I grew up in the 60's in the San Fernando Valley. I remember when RocketDyne would test the Saturn-5 engines which could be heard all around the Valley. Sadly, there is nothing left of RocketDyne in Canoga Park, nor is there anything left of Lockheed in Burbank. That was a phenomenal time of engineering, guts, and an attitude of failure is not an option. The problems we see today are as this excellent video points out, the engineers were pushed aside in favor of money people. The main problem with software is that with few exceptions, the people writing software know little, nor want to know about hardware and the intricacies that go with the hardware. The kids at SpaceX seem to have the right attitude due in no small part of who heads the company.
Well this sucks.
I had faith in Starliner. I watched the first launch live. I watch the crewed launch live. I was excited.
But this?
This is just stupid.
It’s time for nasa to put out some more contracts for crew and cargo. Sierra Space, Rocket Lab, the works.
The Boeing contract was the brainchild of Congress, with the help of corporate lobbying......
The contract was won by SpaceX. There was only one contract, until SpaceX won it.
@@lordgarion514 What? Boeing had the better proposal. SpaceX was the second choice.
@@AmbientMorality I would say that Boeing may have had what appeared to be the better proposal. It is starting to appear that USA/Boeing may have been the worst possible choice of all the bidders.
People forget that the first Space Shuttle test flight was much worse. The difference is not that in the past things were working but today not, the difference is, that in the past there was no alternative nad no competition and as a result of that no one played the „good/bad“ game.
No, people don’t forget that the first Shuttle flight was worse. They remember that the idiotic thing was an expensive death trap that should never have been allowed to fly.

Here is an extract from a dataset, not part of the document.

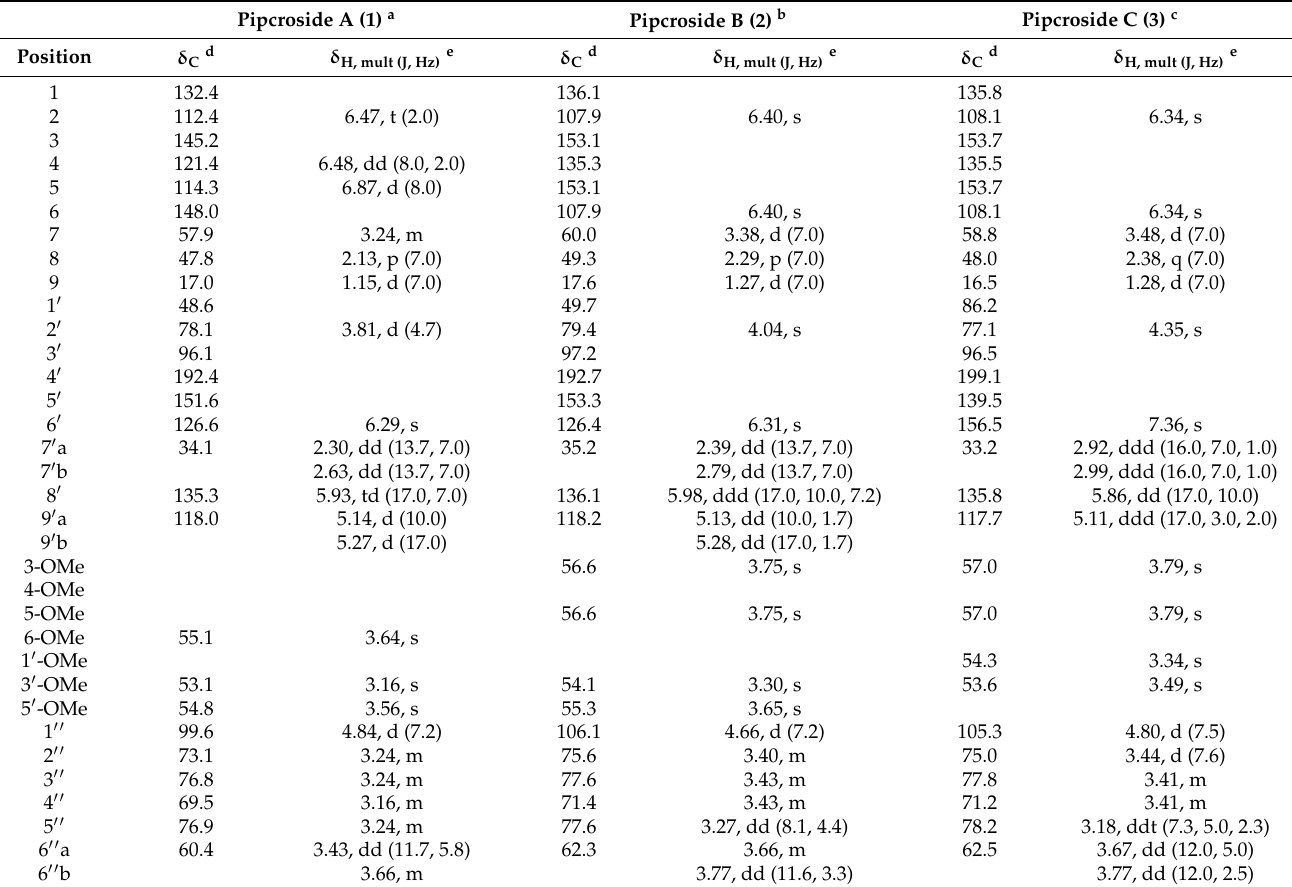
Table 1. 1 H and 13 C NMR data of compounds 1 – 3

@@TheGreatAmphibian If only safe space flights were allowed, there would be none. :)
I have recently been wondering WTF has happened to the once great Boeing. This video was exactly what I was hoping for. Thank you very much for an excellent and informative explanation.
Turns out NASA said that several thrusters failed during reentry and if it hadn't been for emergency backup thrusters the capsule may not have survived reentry.